The control group (people eating stanol-free margarine and taking high-dose statins) only had reductions in LDL-cholesterol levels (7.7 per cent) and not total cholesterol levels. Plasma ApoB levels also fell 6.8 per cent.

No difference in triglyceride levels was observed, and the researchers state that the differences between the LDL-cholesterol and ApoB levels was not statistically significant between the groups.

"Intensive dietary intervention with addition of plant stanols results in clinically relevant reduction of low-density lipoprotein cholesterol in patients optimally treated with statins, compared with similar patients on statins receiving only standard care,"​ concluded the researchers from the University Medical Centre Utrecht, and the University of Wageningen.

The study has several limitations, most notably the small sample size and short-follow up. Also, the sample population may not be representative since the many patients reportedly refused participation due to study duration and the need for hospital visits, noted Dr. Castro Cabezas.
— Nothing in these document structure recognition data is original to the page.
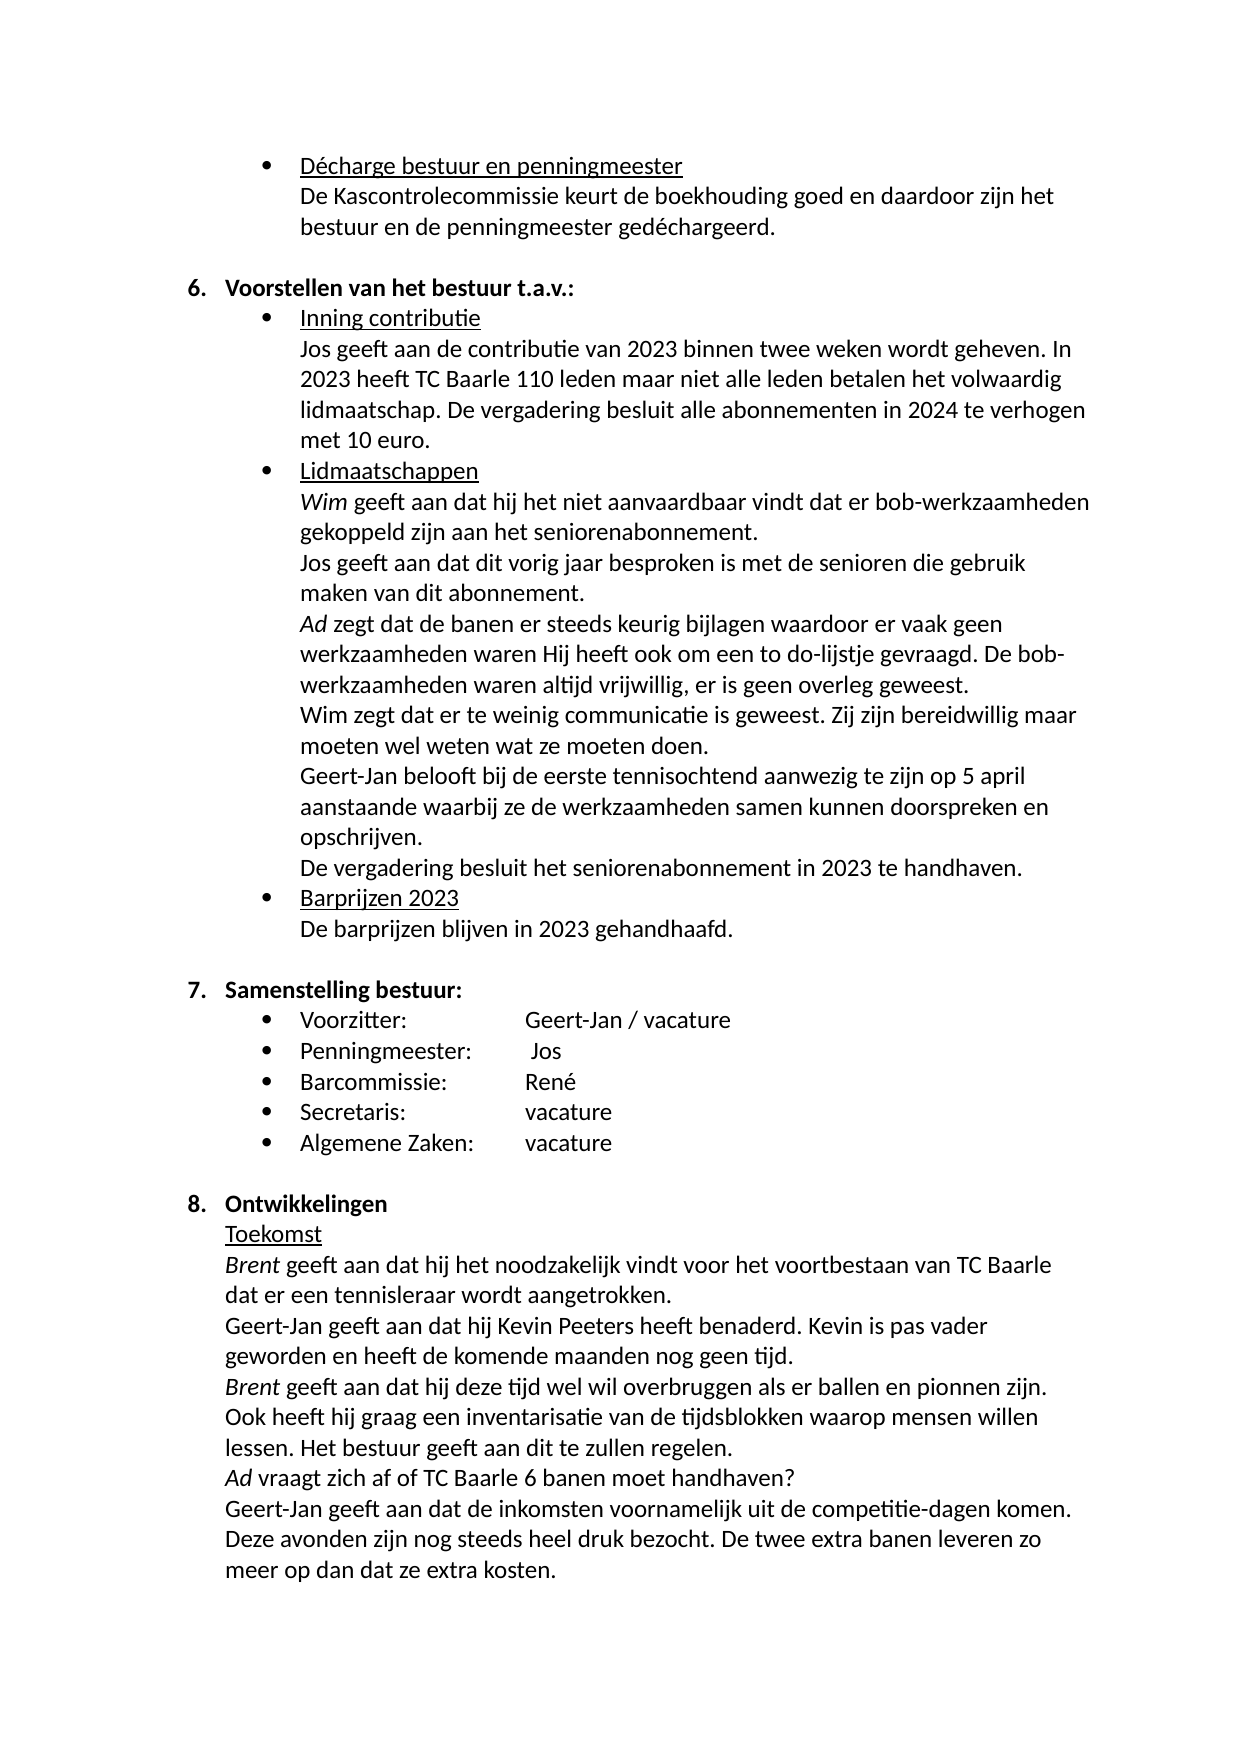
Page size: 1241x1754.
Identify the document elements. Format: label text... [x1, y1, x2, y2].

list Samenstelling bestuur: [187, 974, 1090, 1004]
list Voorstellen van het bestuur t.a.v.: [187, 272, 1090, 303]
list Voorzitter: Geert-Jan / vacature [262, 1004, 1090, 1035]
list Toekomst [225, 1218, 1090, 1249]
list Geert-Jan belooft bij de eerste tennisochtend aanwezig te zijn op 5 april aanstaande waarbij ze de werkzaamheden samen kunnen doorspreken en opschrijven. [300, 760, 1090, 852]
list De Kascontrolecommissie keurt de boekhouding goed en daardoor zijn het bestuur en de penningmeester gedéchargeerd. [300, 181, 1090, 242]
list Ad vraagt zich af of TC Baarle 6 banen moet handhaven? [225, 1462, 1090, 1493]
list Lidmaatschappen [262, 455, 1090, 486]
list Geert-Jan geeft aan dat de inkomsten voornamelijk uit de competitie-dagen komen. Deze avonden zijn nog steeds heel druk bezocht. De twee extra banen leveren zo meer op dan dat ze extra kosten. [225, 1493, 1090, 1584]
list Secretaris: vacature [262, 1096, 1090, 1127]
list Brent geeft aan dat hij deze tijd wel wil overbruggen als er ballen en pionnen zijn. Ook heeft hij graag een inventarisatie van de tijdsblokken waarop mensen willen lessen. Het bestuur geeft aan dit te zullen regelen. [225, 1371, 1090, 1462]
list Penningmeester: Jos [262, 1035, 1090, 1066]
list Brent geeft aan dat hij het noodzakelijk vindt voor het voortbestaan van TC Baarle dat er een tennisleraar wordt aangetrokken. [225, 1249, 1090, 1310]
list Barprijzen 2023 [262, 882, 1090, 913]
list Décharge bestuur en penningmeester [262, 150, 1090, 181]
list Wim geeft aan dat hij het niet aanvaardbaar vindt dat er bob-werkzaamheden gekoppeld zijn aan het seniorenabonnement. [300, 486, 1090, 547]
list Geert-Jan geeft aan dat hij Kevin Peeters heeft benaderd. Kevin is pas vader geworden en heeft de komende maanden nog geen tijd. [225, 1310, 1090, 1371]
list De barprijzen blijven in 2023 gehandhaafd. [300, 913, 1090, 943]
list Inning contributie [262, 303, 1090, 333]
list Jos geeft aan de contributie van 2023 binnen twee weken wordt geheven. In 2023 heeft TC Baarle 110 leden maar niet alle leden betalen het volwaardig lidmaatschap. De vergadering besluit alle abonnementen in 2024 te verhogen met 10 euro. [300, 333, 1090, 455]
list Algemene Zaken: vacature [262, 1127, 1090, 1157]
list De vergadering besluit het seniorenabonnement in 2023 te handhaven. [300, 852, 1090, 882]
list Ontwikkelingen [187, 1188, 1090, 1218]
list Ad zegt dat de banen er steeds keurig bijlagen waardoor er vaak geen werkzaamheden waren Hij heeft ook om een to do-lijstje gevraagd. De bob-werkzaamheden waren altijd vrijwillig, er is geen overleg geweest. [300, 608, 1090, 699]
list Barcommissie: René [262, 1066, 1090, 1096]
list Jos geeft aan dat dit vorig jaar besproken is met de senioren die gebruik maken van dit abonnement. [300, 547, 1090, 608]
list Wim zegt dat er te weinig communicatie is geweest. Zij zijn bereidwillig maar moeten wel weten wat ze moeten doen. [300, 699, 1090, 760]
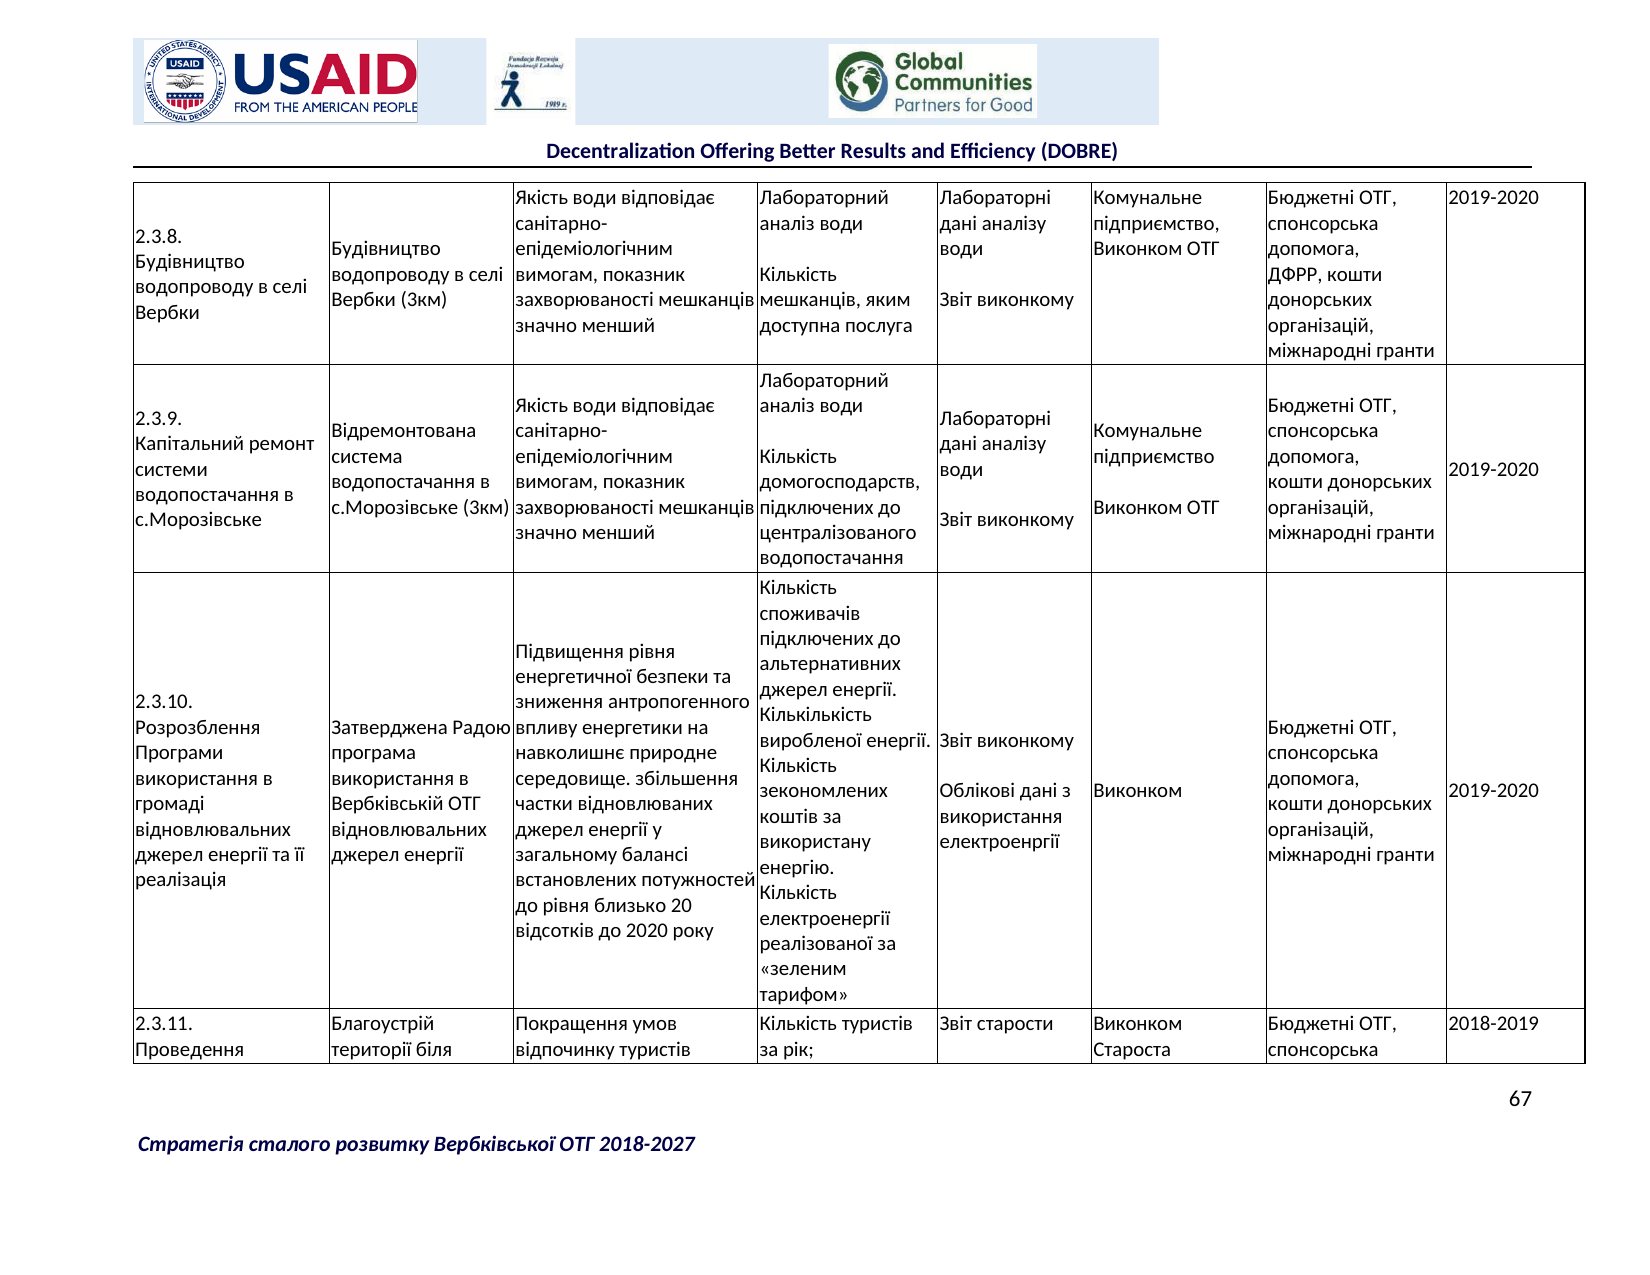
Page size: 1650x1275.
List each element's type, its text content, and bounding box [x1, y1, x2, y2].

table_cell Будівництво водопроводу в селі Вербки (3км) [330, 183, 513, 364]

While the researchers recommended that physicians consider advising patients of such "lifestyle interventions", Dr. Castro Cabezas told this website that many doctors do not sufficiently propose stanol-enriched foods to their patients.

"[This is] probably due to the lack of knowledge in this field by doctors. Most doctors are not very much used to 'prescribing' lifestyle interventions or dietary advice, probably due to the 'teaching gap' concerning these issues at the University,"​ he said.

"Close collaboration with the department of nutrition in the hospital is a very important issue when advising these lifestyle changes and especially addition of stanol containing products that sometimes may also contain calories,"​ said Dr. Castro Cabezas.

"The use of these products should be monitored and followed up by a dietitian/nutritionist."

The study has been welcomed by Ingmir Wester, vice president regulatory and scientific affairs at Raisio and inventor of the Benecol ingredient, who told NutraIngredients.com that the study added to previous research reporting the benefits of combining Benecol and statins.

Wester said that he agreed with the researchers' call for long-term studies with more subjects, but said that this research was "in the pipeline"​ with independent studies in the process of being published.